Incumbent Republican Chuck Fleischmann, who had represented the district since 2011, ran for re-election. He was re-elected with 62% of the vote in 2014. The district had a PVI of R+16.

===Republican primary===
====Candidates====
=====Nominee=====
- Chuck Fleischmann, incumbent U.S. Representative

=====Eliminated in primary=====
- Allan Levene, information technology specialist and perennial candidate
- Geoffery Suhmer Smith

====Results====

Republican primary results
| Party |  | Candidate | Votes | % |
|---|---|---|---|---|
|  | Republican | Chuck Fleischmann (incumbent) | 31,964 | 83.9 |
|  | Republican | Geoffery Suhmer Smith | 3,076 | 8.1 |
|  | Republican | Allan Levene | 3,059 | 8.0 |
| Total votes |  |  | 38,099 | 100.0 |

===Democratic primary===
====Candidates====
=====Nominee=====
- Melody Shekari, policy analyst for the Chattanooga Department of Transportation

=====Eliminated in primary=====
- Michael Friedman
- George Ryan Love

====Results====

Democratic primary results
| Party |  | Candidate | Votes | % |
|---|---|---|---|---|
|  | Democratic | Melody Shekari | 8,660 | 53.9 |
|  | Democratic | Michael Friedman | 5,329 | 33.2 |
|  | Democratic | George Ryan Love | 2,070 | 12.9 |
| Total votes |  |  | 16,059 | 100.0 |

===General election===
====Campaign====
Fleischmann was heavily favored to win re-election.

════

### TASK 1
Answer these questions from the election extract, one per line:
(a) What share of the vote did Fleischmann win in 2014?
(b) How many votes did Geoffery Suhmer Smith receive in the Republican primary?
(c) What job is given for Melody Shekari?

### SOURCE RECORDS
════

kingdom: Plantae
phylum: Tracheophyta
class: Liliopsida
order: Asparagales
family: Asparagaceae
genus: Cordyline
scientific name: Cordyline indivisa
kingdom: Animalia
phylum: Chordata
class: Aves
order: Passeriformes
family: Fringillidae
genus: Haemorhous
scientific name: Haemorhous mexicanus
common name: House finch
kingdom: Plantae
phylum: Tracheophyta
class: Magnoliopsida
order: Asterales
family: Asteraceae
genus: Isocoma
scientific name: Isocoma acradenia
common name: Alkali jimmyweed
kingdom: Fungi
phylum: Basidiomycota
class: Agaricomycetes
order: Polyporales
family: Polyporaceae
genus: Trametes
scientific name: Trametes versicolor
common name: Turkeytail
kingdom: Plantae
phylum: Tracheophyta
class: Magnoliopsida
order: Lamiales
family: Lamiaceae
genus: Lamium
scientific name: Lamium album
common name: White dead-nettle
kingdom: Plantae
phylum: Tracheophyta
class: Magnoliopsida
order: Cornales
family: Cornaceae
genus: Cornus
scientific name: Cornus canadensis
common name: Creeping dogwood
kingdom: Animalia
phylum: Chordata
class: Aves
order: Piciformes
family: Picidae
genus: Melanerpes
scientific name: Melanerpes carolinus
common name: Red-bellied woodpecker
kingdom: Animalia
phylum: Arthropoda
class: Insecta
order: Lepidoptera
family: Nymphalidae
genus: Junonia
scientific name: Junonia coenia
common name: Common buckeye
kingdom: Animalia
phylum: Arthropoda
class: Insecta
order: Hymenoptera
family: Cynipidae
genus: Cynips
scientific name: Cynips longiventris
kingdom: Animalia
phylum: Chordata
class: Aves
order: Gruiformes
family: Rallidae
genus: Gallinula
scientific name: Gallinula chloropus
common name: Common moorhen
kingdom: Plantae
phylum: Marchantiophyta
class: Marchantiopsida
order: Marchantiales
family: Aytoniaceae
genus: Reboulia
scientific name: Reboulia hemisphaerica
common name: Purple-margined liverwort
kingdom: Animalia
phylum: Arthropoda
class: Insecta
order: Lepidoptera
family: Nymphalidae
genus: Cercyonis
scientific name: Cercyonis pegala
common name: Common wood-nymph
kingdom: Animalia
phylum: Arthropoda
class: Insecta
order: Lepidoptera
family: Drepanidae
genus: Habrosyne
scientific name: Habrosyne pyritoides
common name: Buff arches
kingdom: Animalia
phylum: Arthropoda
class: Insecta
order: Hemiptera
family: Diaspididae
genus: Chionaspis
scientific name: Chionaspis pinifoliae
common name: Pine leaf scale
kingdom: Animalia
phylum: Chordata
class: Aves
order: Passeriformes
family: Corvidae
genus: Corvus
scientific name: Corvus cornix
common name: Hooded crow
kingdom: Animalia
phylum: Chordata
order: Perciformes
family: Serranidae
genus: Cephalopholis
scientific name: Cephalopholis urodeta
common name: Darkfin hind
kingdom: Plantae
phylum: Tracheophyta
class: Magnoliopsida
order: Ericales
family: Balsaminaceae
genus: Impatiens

════

### TASK 2
Please rewrite the stretch of the listing from the line containing "family: Serranidae" through the end of the listing, switching "common name" to "vernacular name" and leaving everything else unchanged.

### WRITTEN RESPONSE 1
(a) 62%
(b) 3,076
(c) Policy analyst for the Chattanooga Department of Transportation

### WRITTEN RESPONSE 2
family: Serranidae
genus: Cephalopholis
scientific name: Cephalopholis urodeta
vernacular name: Darkfin hind
kingdom: Plantae
phylum: Tracheophyta
class: Magnoliopsida
order: Ericales
family: Balsaminaceae
genus: Impatiens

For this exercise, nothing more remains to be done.